INSTRUCTIONS FOR THE TASK
Repeat every entry exactly. Do not include the pictures.

-------- DATA --------

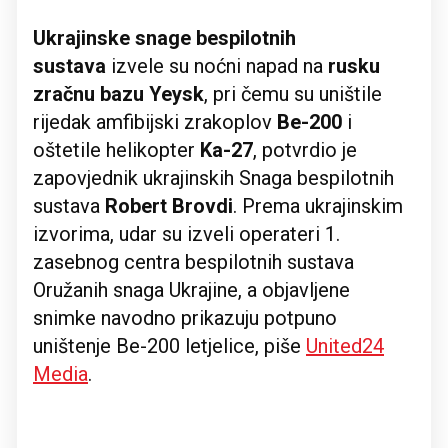
Ukrajinske snage bespilotnih
sustava
izvele su noćni napad na
rusku
zračnu bazu Yeysk
, pri čemu su uništile
rijedak amfibijski zrakoplov
Be-200
i
oštetile helikopter
Ka-27
, potvrdio je
zapovjednik ukrajinskih Snaga bespilotnih
sustava
Robert Brovdi
. Prema ukrajinskim
izvorima, udar su izveli operateri 1.
zasebnog centra bespilotnih sustava
Oružanih snaga Ukrajine, a objavljene
snimke navodno prikazuju potpuno
uništenje Be-200 letjelice, piše
United24
Media
.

--------

SOLUTION
Ukrajinske snage bespilotnih
sustava
izvele su noćni napad na
rusku
zračnu bazu Yeysk
, pri čemu su uništile
rijedak amfibijski zrakoplov
Be-200
i
oštetile helikopter
Ka-27
, potvrdio je
zapovjednik ukrajinskih Snaga bespilotnih
sustava
Robert Brovdi
. Prema ukrajinskim
izvorima, udar su izveli operateri 1.
zasebnog centra bespilotnih sustava
Oružanih snaga Ukrajine, a objavljene
snimke navodno prikazuju potpuno
uništenje Be-200 letjelice, piše
United24
Media
.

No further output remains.